When I was an awkward young teenager, I kept a secret locked up inside of me. It felt safe to go undetected by others, something that helped me get through some of the most vulnerable years of my childhood. But I yearned for the day when I could share who I was with the world. I tried like hell to pretend I was only into boys, and I was pretty damn successful at it. But 15-year-old Lindsay was also desperately jonesing to make out with girls.
I finally came out as bisexual at the end of last year. And ever since, for the first time in my life, I’ve felt free to be completely myself. There’s a power in owning who you authentically are and taking off the mask you’ve worn to protect yourself from others.
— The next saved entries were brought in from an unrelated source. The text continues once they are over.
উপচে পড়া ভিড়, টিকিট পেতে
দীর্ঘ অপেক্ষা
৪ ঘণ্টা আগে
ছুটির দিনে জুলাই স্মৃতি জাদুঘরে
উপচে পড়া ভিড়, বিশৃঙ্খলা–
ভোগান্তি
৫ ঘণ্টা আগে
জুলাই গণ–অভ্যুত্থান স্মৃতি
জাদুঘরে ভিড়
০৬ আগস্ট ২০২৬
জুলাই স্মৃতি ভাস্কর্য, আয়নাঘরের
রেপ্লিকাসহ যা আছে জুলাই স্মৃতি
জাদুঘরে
Some may even consider it a superpower.
While I may not be able to move shit with my mind and am currently living as a 36-year-old mother of two, I feel so damn seen after being introduced to 17-year-old Sydney Novak in Netflix’s “I Am Not Okay with This.”
Syd (played by Sophia Lillis) is an angsty teen who is trying to pick up the pieces after her father’s untimely death. She’s got a little brother she loves to bits and a strained relationship with her overwhelmed mom. Her quirky neighbor, Stanley, has a thing for her, her mother is constantly on her ass about dropping the teenage attitude, and she’s struggling hard to manage her mounting anger over a dad she’ll never get to see again.
As if all of this wasn’t complicated enough, Sydney also has the uncanny ability to knock shit over, give boys nosebleeds, and destroy school property without touching a damn thing. As we watch her discover the depths of some uncontrollable superpowers she doesn’t understand, or even necessarily want to possess, we also witness a young person who, in the midst of it all, is discovering herself.
Because Syd also has an awesome best friend named Dina, and she is secretly (or not so secretly) in love with her.
It’s downright amazing when a television character comes along who not only speaks to who you’ve become, but also honors the struggles of who you were before you knew how to affirm it. In Syd, I see a younger version of myself who felt so damn angry and unlovable and too much for this world. My heart aches and melts for her as she grapples with fierce emotions that quite literally set her world on fire while simultaneously dealing with an attraction to girls that she yearns to feel out loud.
At the heart of this series is a teen who tries – and fails – to mask the deepest, most genuine parts of herself. And in the undoing, she realizes that her inner and outer worlds will never be the same. At a time in our country when women are still being condemned for their assertiveness, passion, and emotional breadth, we need characters like Sydney Novak to root for and cheer on. And to be completely honest, I sure could have used the positive visual representation of an LGBTQ+ character like Syd in my life when I was a struggling teenager.
If my four-year-old daughter were a teenager right now, I guarantee we’d be hooked on this series together. No matter how you identify, “I Am Not Okay with This” is a show you’ll be totally okay sticking on your “must watch” list.